Het lijkt me dat deze set van kanttekeningen wellicht niet uitputtend is, maar toch illustratief ten aanzien van de wijze waarop ons eiland wordt bestuurd. Het grote verschil is natuurlijk dat in Europees Nederland veronderstelde misstanden breed worden uitgemeten in de verschillende media. Afgezien van Facebook zijn hier geen media (o ja, The Daily Herald, een krant op Sint Maarten, bericht af en toe over een enkele ontwikkeling op het eiland; hier vindt niet echt ‘hoor en wederhoor’ plaats: als iets wordt gefotografeerd of beschreven dan wordt het kritiekloos geplaatst).

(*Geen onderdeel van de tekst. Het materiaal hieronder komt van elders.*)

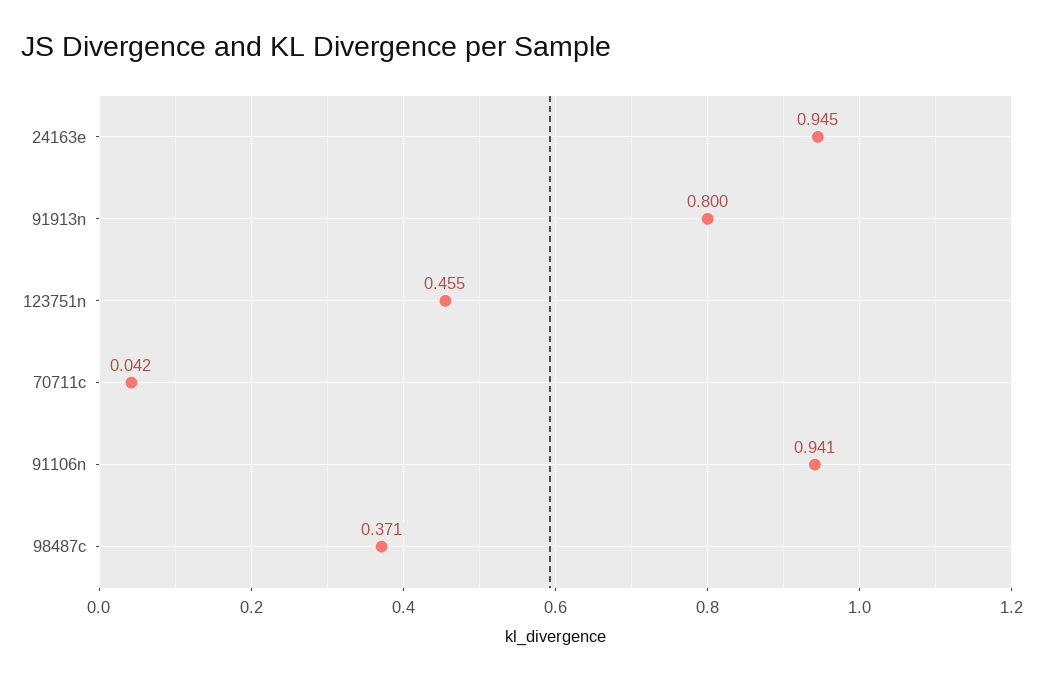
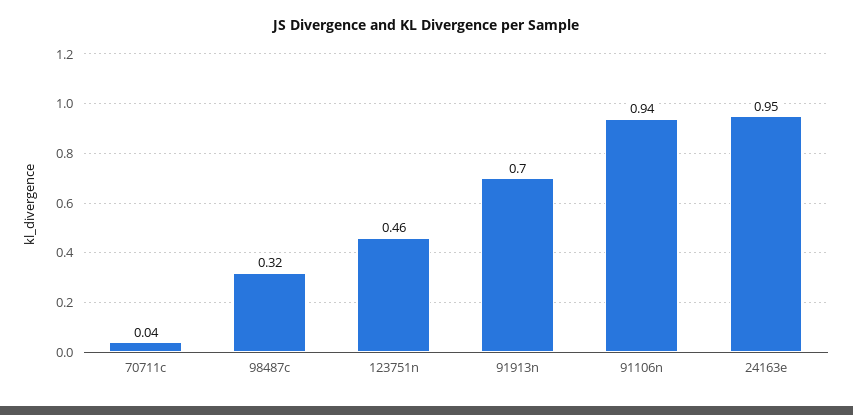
  {
    "24163e": 0.945,
-   "91913n": 0.8,
+   "91913n": 0.7,
    "123751n": 0.455,
    "70711c": 0.042,
    "91106n": 0.941,
-   "98487c": 0.371
+   "98487c": 0.32
  }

Noot: Niet alleen de praktijk van “hoor en wederhoor” wordt niet toegepast. Er is überhaupt geen transparantie in besluitvorming en evenmin is er een open communicatie (tweerichtingsverkeer!) tussen de eilandelijke bestuurders en de bevolking. Het feit dat gezocht wordt naar een mediator om de communicatie tussen de regeringscommissaris en de Eilandsraad uit het slop te halen is tekenend!

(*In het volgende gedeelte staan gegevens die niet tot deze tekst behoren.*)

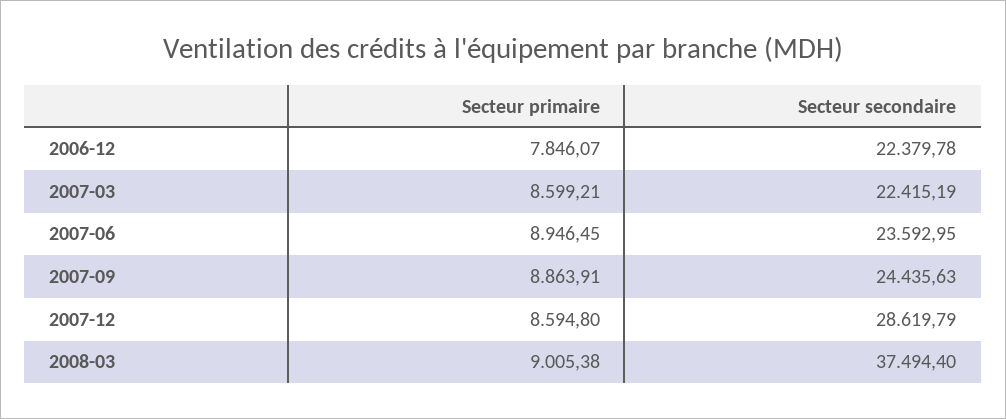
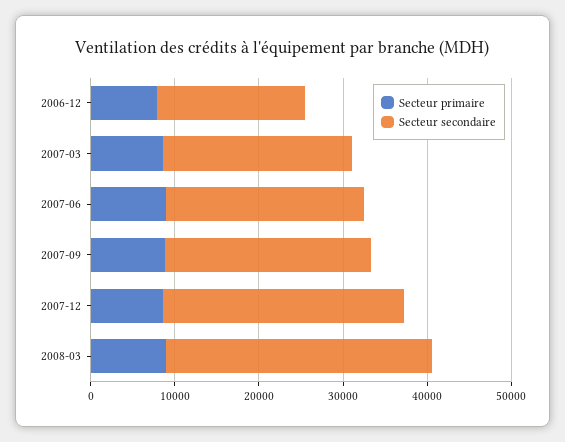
  {
    "Secteur primaire": {
      "2006-12": 7846.07,
      "2007-03": 8599.21,
      "2007-06": 8946.45,
      "2007-09": 8863.91,
      "2007-12": 8594.8,
      "2008-03": 9005.38
    },
    "Secteur secondaire": {
-     "2006-12": 22379.78,
+     "2006-12": 18000,
      "2007-03": 22415.19,
      "2007-06": 23592.95,
      "2007-09": 24435.63,
      "2007-12": 28619.79,
-     "2008-03": 37494.4
+     "2008-03": 32000
    }
  }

Over de status van de aan het eiland ontnomen democratie nog het volgende. Globaal zijn er twee meningen mogelijk. Je bent erop tegen, of je vindt het juist wél goed dat de (Europees) Nederlandse overheid feitelijk het bestuur “doet”. De tegenstanders zeggen dat de interventie nu wel lang genoeg geduurd heeft (kost het werkelijk meer dan vier jaar om de orde terug te brengen op een eiland met ongeveer drieduizend inwoners?) en dat over de toekomst van het eiland en de inrichting ervan meer lokale zeggenschap zou moeten bestaan. De voorstanders menen dat “Den Haag” het beste voor heeft met Sint Eustatius en menen voorts dat een man als Clyde van Putten met zijn scherpe kritiek op al wat uit (Europees) Nederland komt verantwoordelijk is voor de slechte onderlinge verstandhouding.

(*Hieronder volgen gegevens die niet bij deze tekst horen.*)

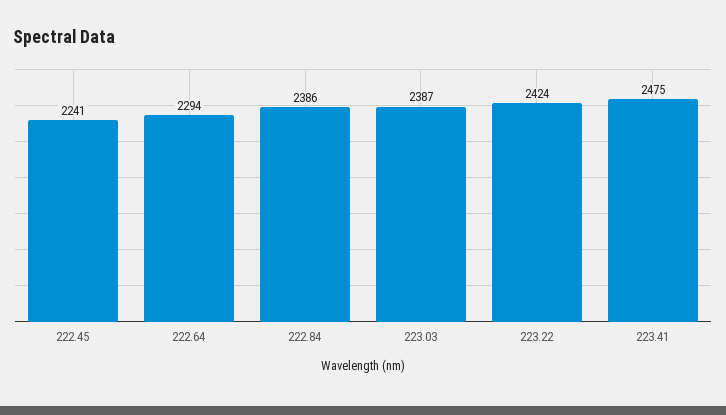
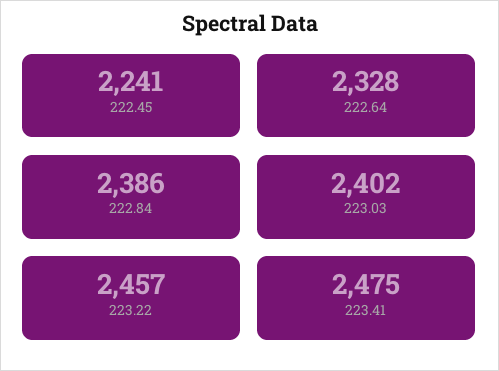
  {
    "222.45": 2241,
-   "222.64": 2294,
+   "222.64": 2328,
    "222.84": 2386,
-   "223.03": 2387,
+   "223.03": 2402,
-   "223.22": 2424,
+   "223.22": 2457,
    "223.41": 2475
  }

Mijn appreciatie hierbij is dat Clyde van Putten inderdaad geen blad voor de mond neemt, recht uit het hart spreekt en als stemmenkanon van de PLP namens veel kiezers spreekt. Echter, ook de (Europese) Nederlanders zijn tamelijk respectloos en overleggen maar moeizaam met de lokale bevolking over “hoe nu verder”. De voor de hand liggende oplossing is natuurlijk: “praat met elkaar” en juist dat blijkt best wel lastig. Met elkaar overleggen over de gemeenschappelijke toekomst van het eiland blijkt een lastig punt. Te gemakkelijk ontaarden discussies (zo ze al bestaan) in een ordinair bekvechten waarbij de meeste decibels vaak de langste adem hebben. Goede argumenten leggen het te vaak af tegen emotioneel geweld. Geduld en goed luisteren zijn waardevolle ingrediënten maar ze worden onvoldoende herkend en gewaardeerd.
De afgelopen dagen heb ik geregeld gehoord, afgeleid van “it takes two to tango”, dat veel gelegen is aan een goede verstandhouding tussen Eilandsraad, lokaal bestuur (regeringscommissaris) en Nederland (stasBZK en ambtenaren van minBZK). Tot op heden meen ik te zien dat de Eilandsraad, ja, ook met inbreng van Clyde van Putten [die enigszins zwart/wit oogt: zij zijn fout en wij zijn goed, terwijl de toekomst juist gezamenlijk moet worden ingekleurd], hier toch het meest professioneel oogt. Met de komst van de nieuwe staatssecretaris hoop ook ik dat we een wat betere toekomst tegemoet gaan want één ding is zeker: de kloof tussen de Statiaanse bevolking en Europees Nederland is er de afgelopen jaren niet echt kleiner op geworden.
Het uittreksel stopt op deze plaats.